To drive awareness in an effective manner, make sure it is suitable for its audience, and that it is noe a one-off e-learning module to click through. Building a security aware culture is a change process, not a simpel training event: When does cybersecurity awareness training actually work?
This are your talking points from this article – bring them to your next board meeting or coffee break at work:
- Boards lack competence in cybersecurity, causing inefficient governance, and underestimation of risk exposure
- To build better processes, start with an information security management system. You do not have to reinvent the wheel, ISO 27001 is your starting point for best practice.
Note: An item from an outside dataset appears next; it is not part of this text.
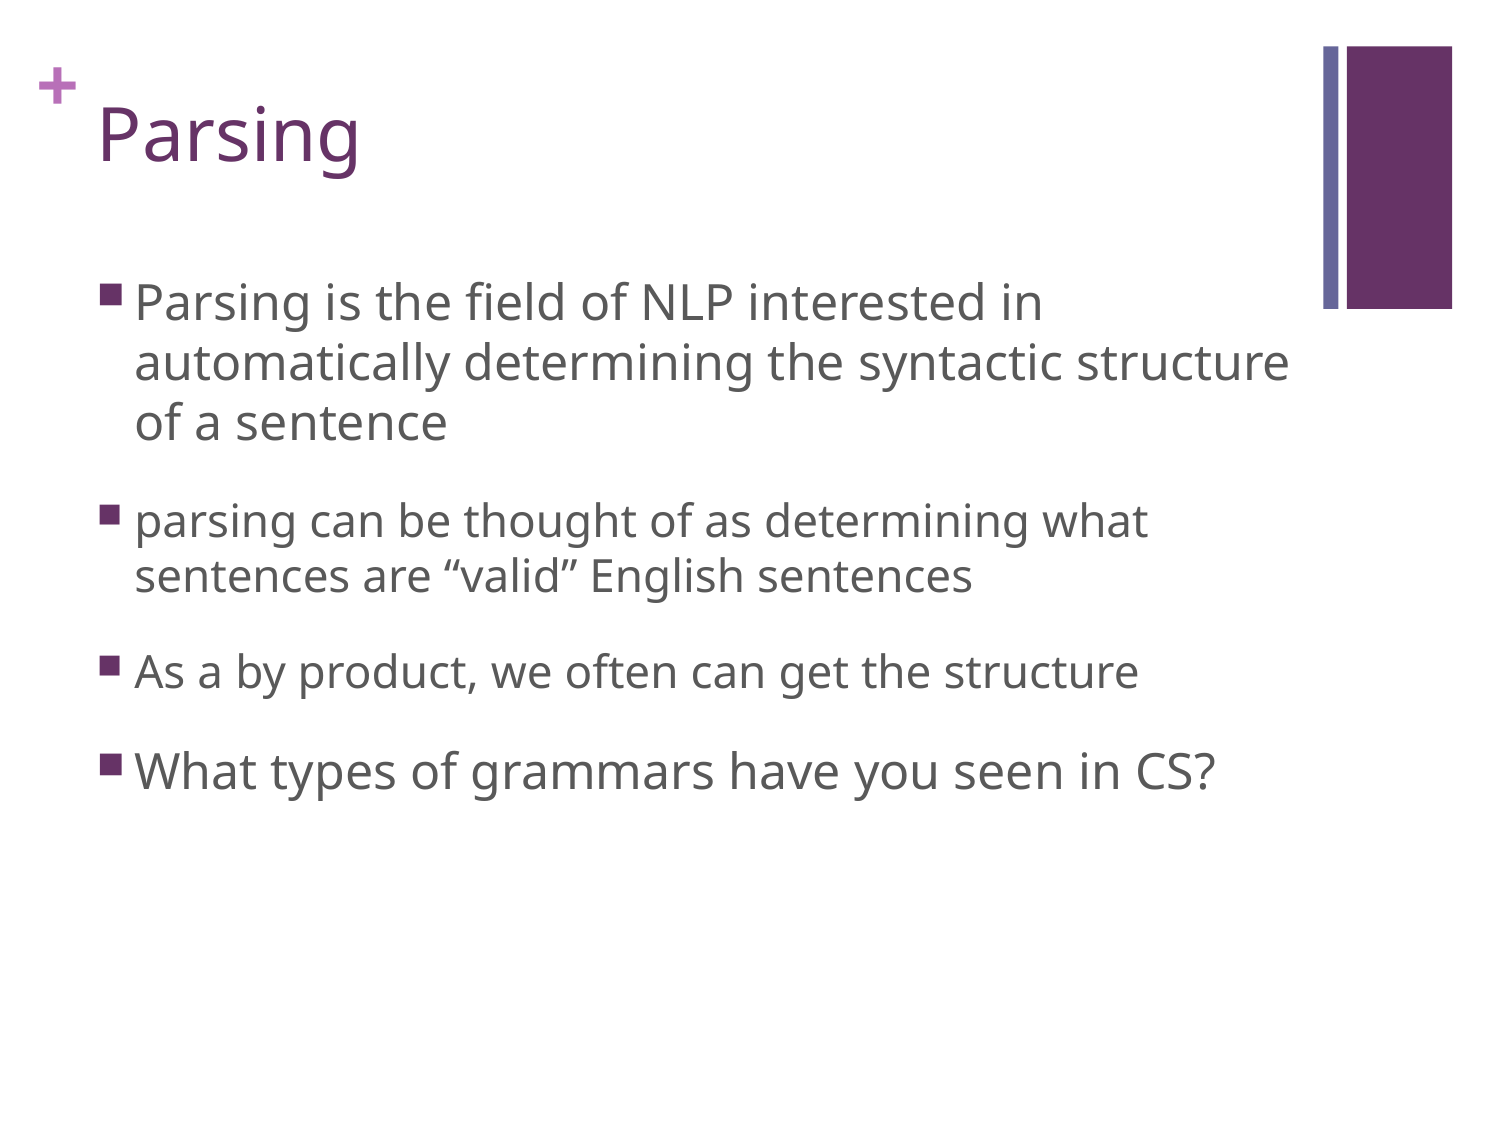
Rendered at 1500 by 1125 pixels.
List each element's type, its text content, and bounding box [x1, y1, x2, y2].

- Choose your security metrics wisely, and build them into the overall strategy map covering financials, customers, organization and learning and internal processes – or whatever perspectives your operations are built up around
- Make sure you understand your compliance requirements when it comes to cybersecurity. For the EU the GDPR is an essential starting point.
- The make governance processes work you need all your people on the right side of the competence gap: make sure everybody knows and undertands how to deal with cyberthreats in their current roles in the company.